Ask the children these questions, encouraging everyone to take turns to contribute:


  • What is your favourite part of this  story?
  • What challenges you about this  story?
  • How would you have felt if you were Elijah?
  • What would you like to say to Elijah?
  • If you were Elijah, what would you say to God?



You will need: Lego and Lego baseboards; marbles; sticky labels, pens

The children could work together in pairs   or small groups to complete this activity. Distribute the Lego baseboards and Lego, then invite them to create marble mazes. Give them a marble to test out their mazes before exchanging with one another to test them out.

As you create, improve, develop and test your marble mazes, talk about how  we sometimes feel stopped in our tracks, as the marble is in the maze, and as Elijah was in the story. Does life ever feel like a dead end?
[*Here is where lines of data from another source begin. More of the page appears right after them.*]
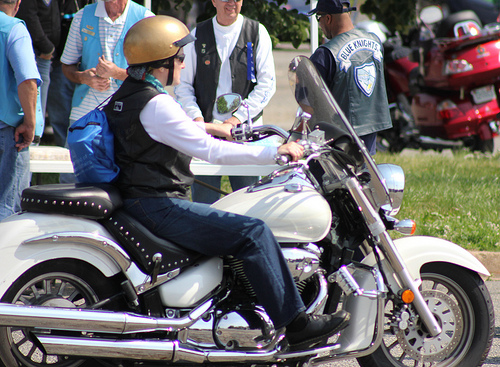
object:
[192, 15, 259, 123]
vest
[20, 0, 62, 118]
people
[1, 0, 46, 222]
people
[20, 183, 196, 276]
seat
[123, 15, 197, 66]
helmet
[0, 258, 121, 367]
wheel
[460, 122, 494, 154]
wheel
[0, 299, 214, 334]
pipe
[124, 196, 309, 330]
jeans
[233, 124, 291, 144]
bar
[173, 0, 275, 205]
people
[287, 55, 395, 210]
windshield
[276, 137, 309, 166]
bars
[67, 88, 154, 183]
backpack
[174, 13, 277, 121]
shirt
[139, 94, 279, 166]
shirt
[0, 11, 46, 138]
vest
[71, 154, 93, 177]
lettering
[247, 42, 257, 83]
ribbon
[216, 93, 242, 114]
sideview mirror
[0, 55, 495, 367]
bike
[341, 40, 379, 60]
biker-gang name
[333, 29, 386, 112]
back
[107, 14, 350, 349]
cyclist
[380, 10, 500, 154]
motorcycle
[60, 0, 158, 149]
person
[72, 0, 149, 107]
vest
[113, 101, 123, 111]
emblem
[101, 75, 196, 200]
jacket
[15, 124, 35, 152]
hand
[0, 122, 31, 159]
hip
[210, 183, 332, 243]
tank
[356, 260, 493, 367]
wheel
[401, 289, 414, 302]
reflector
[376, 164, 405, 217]
headlight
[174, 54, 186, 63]
sunglasses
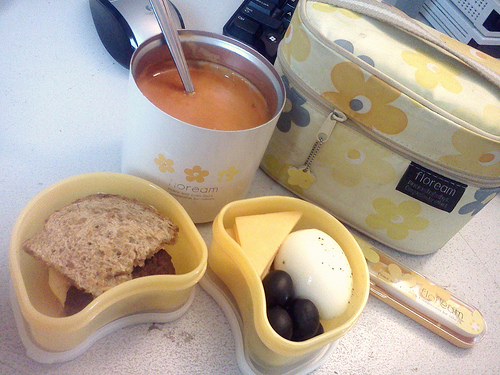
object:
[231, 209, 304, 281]
cheese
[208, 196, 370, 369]
container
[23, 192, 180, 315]
sandwich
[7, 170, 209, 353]
container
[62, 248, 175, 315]
meat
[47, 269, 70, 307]
egg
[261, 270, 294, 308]
olives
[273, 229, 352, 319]
boiled egg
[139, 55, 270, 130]
soup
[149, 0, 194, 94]
spoon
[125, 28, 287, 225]
thermos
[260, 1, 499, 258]
lunch box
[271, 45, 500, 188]
zipper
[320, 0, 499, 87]
handle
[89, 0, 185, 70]
mouse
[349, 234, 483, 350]
utensils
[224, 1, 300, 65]
keyboard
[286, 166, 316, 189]
charm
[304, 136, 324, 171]
chain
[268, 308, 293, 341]
food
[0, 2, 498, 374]
table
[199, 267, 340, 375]
lid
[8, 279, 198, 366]
lid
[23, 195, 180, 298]
bread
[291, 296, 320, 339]
food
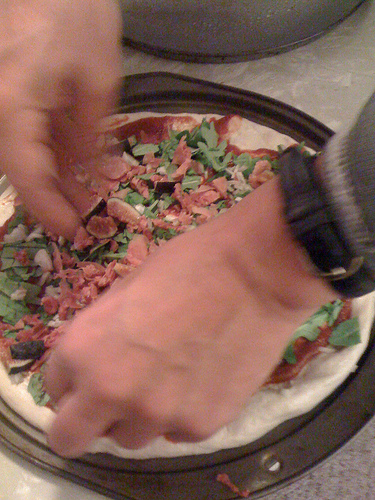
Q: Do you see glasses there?
A: No, there are no glasses.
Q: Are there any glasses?
A: No, there are no glasses.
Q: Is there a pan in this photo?
A: Yes, there is a pan.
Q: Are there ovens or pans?
A: Yes, there is a pan.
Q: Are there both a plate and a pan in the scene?
A: Yes, there are both a pan and a plate.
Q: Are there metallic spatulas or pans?
A: Yes, there is a metal pan.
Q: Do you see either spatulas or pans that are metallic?
A: Yes, the pan is metallic.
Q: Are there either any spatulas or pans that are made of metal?
A: Yes, the pan is made of metal.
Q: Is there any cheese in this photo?
A: No, there is no cheese.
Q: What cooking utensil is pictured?
A: The cooking utensil is a pan.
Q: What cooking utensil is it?
A: The cooking utensil is a pan.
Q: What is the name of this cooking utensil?
A: That is a pan.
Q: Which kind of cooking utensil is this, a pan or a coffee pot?
A: That is a pan.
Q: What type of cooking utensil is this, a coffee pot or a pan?
A: That is a pan.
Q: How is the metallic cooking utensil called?
A: The cooking utensil is a pan.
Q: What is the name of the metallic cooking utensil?
A: The cooking utensil is a pan.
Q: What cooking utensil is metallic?
A: The cooking utensil is a pan.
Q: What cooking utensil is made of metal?
A: The cooking utensil is a pan.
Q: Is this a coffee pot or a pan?
A: This is a pan.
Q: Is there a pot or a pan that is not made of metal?
A: No, there is a pan but it is made of metal.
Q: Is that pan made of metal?
A: Yes, the pan is made of metal.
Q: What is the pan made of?
A: The pan is made of metal.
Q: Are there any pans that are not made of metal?
A: No, there is a pan but it is made of metal.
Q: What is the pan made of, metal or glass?
A: The pan is made of metal.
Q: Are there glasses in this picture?
A: No, there are no glasses.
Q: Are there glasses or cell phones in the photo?
A: No, there are no glasses or cell phones.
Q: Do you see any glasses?
A: No, there are no glasses.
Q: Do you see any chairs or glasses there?
A: No, there are no glasses or chairs.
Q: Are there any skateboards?
A: No, there are no skateboards.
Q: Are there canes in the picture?
A: No, there are no canes.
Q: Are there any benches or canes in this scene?
A: No, there are no canes or benches.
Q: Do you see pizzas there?
A: Yes, there is a pizza.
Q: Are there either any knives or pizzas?
A: Yes, there is a pizza.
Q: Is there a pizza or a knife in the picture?
A: Yes, there is a pizza.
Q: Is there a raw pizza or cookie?
A: Yes, there is a raw pizza.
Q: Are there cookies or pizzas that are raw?
A: Yes, the pizza is raw.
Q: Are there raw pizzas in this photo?
A: Yes, there is a raw pizza.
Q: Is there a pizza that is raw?
A: Yes, there is a pizza that is raw.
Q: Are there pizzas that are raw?
A: Yes, there is a pizza that is raw.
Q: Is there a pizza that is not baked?
A: Yes, there is a raw pizza.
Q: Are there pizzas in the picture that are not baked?
A: Yes, there is a raw pizza.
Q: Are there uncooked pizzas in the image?
A: Yes, there is an uncooked pizza.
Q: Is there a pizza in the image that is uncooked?
A: Yes, there is a pizza that is uncooked.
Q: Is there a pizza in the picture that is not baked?
A: Yes, there is a uncooked pizza.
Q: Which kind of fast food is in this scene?
A: The fast food is a pizza.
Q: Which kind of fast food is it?
A: The food is a pizza.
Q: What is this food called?
A: This is a pizza.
What things might we struggle

with along the way? Give the children sticky labels and pens, and ask them to label  some of the ‘dead ends’, either with the things Elijah came up against or with some of their own feelings of reaching the end of a track.

Remind the group that God didn’t allow Elijah to stay stuck in his ‘dead end’. Talk about how God set Elijah back on track again. Ask the group what this might mean for us.




As you pray, invite the children to create actions for the words ‘struggle’, ‘dead end’, ‘rest’ and ‘new path’. Then pray this prayer:

“Father God, sometimes life feels like a struggle. We may feel like we’ve reached a dead end, worn out by the challenges that bring us down. Help us to rest in you. Set us on a new path, following the life you want us to live. Amen.”

Make yourself available to talk about any particular challenges the children may be facing, to pray about these and to support them in getting any further help they need.